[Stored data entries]
_ _ _ _ _
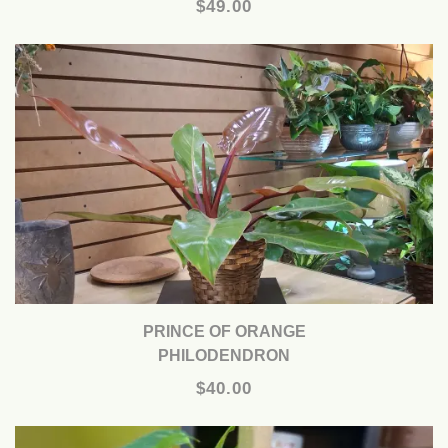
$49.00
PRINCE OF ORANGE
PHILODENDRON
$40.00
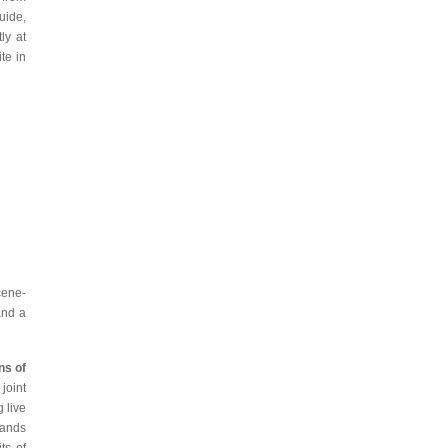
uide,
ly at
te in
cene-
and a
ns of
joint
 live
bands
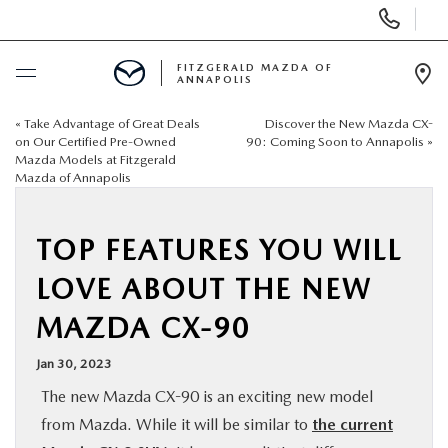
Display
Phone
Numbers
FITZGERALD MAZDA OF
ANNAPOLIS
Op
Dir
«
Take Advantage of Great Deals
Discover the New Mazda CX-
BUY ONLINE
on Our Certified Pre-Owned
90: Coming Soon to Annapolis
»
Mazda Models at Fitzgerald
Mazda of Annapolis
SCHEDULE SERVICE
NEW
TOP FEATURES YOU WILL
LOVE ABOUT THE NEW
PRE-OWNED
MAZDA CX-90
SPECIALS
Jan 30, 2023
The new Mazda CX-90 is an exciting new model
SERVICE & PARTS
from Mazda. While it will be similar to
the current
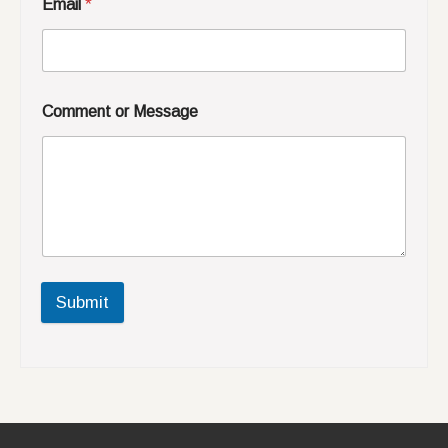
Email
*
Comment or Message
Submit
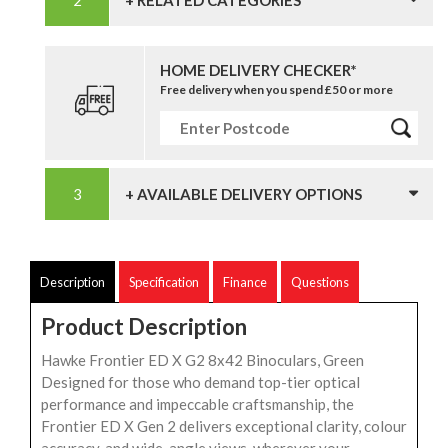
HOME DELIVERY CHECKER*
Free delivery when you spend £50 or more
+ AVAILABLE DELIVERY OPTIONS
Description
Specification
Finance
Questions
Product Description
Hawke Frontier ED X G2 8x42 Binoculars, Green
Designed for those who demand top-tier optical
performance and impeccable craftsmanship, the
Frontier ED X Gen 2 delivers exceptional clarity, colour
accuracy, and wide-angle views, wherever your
_ _ _ _ _
**Problem to work on**.
Make an exact copy of the records above. Keep out every picture.

**Answer area**.
$49.00
PRINCE OF ORANGE
PHILODENDRON
$40.00
uide,
ly at
te in
cene-
and a
ns of
joint
 live
bands
Display
Phone
Numbers
FITZGERALD MAZDA OF
ANNAPOLIS
Op
Dir
«
Take Advantage of Great Deals
Discover the New Mazda CX-
BUY ONLINE
on Our Certified Pre-Owned
90: Coming Soon to Annapolis
»
Mazda Models at Fitzgerald
Mazda of Annapolis
SCHEDULE SERVICE
NEW
TOP FEATURES YOU WILL
LOVE ABOUT THE NEW
PRE-OWNED
MAZDA CX-90
SPECIALS
Jan 30, 2023
The new Mazda CX-90 is an exciting new model
SERVICE & PARTS
from Mazda. While it will be similar to
the current
Email
*
Comment or Message
Submit
HOME DELIVERY CHECKER*
Free delivery when you spend £50 or more
+ AVAILABLE DELIVERY OPTIONS
Description
Specification
Finance
Questions
Product Description
Hawke Frontier ED X G2 8x42 Binoculars, Green
Designed for those who demand top-tier optical
performance and impeccable craftsmanship, the
Frontier ED X Gen 2 delivers exceptional clarity, colour
accuracy, and wide-angle views, wherever your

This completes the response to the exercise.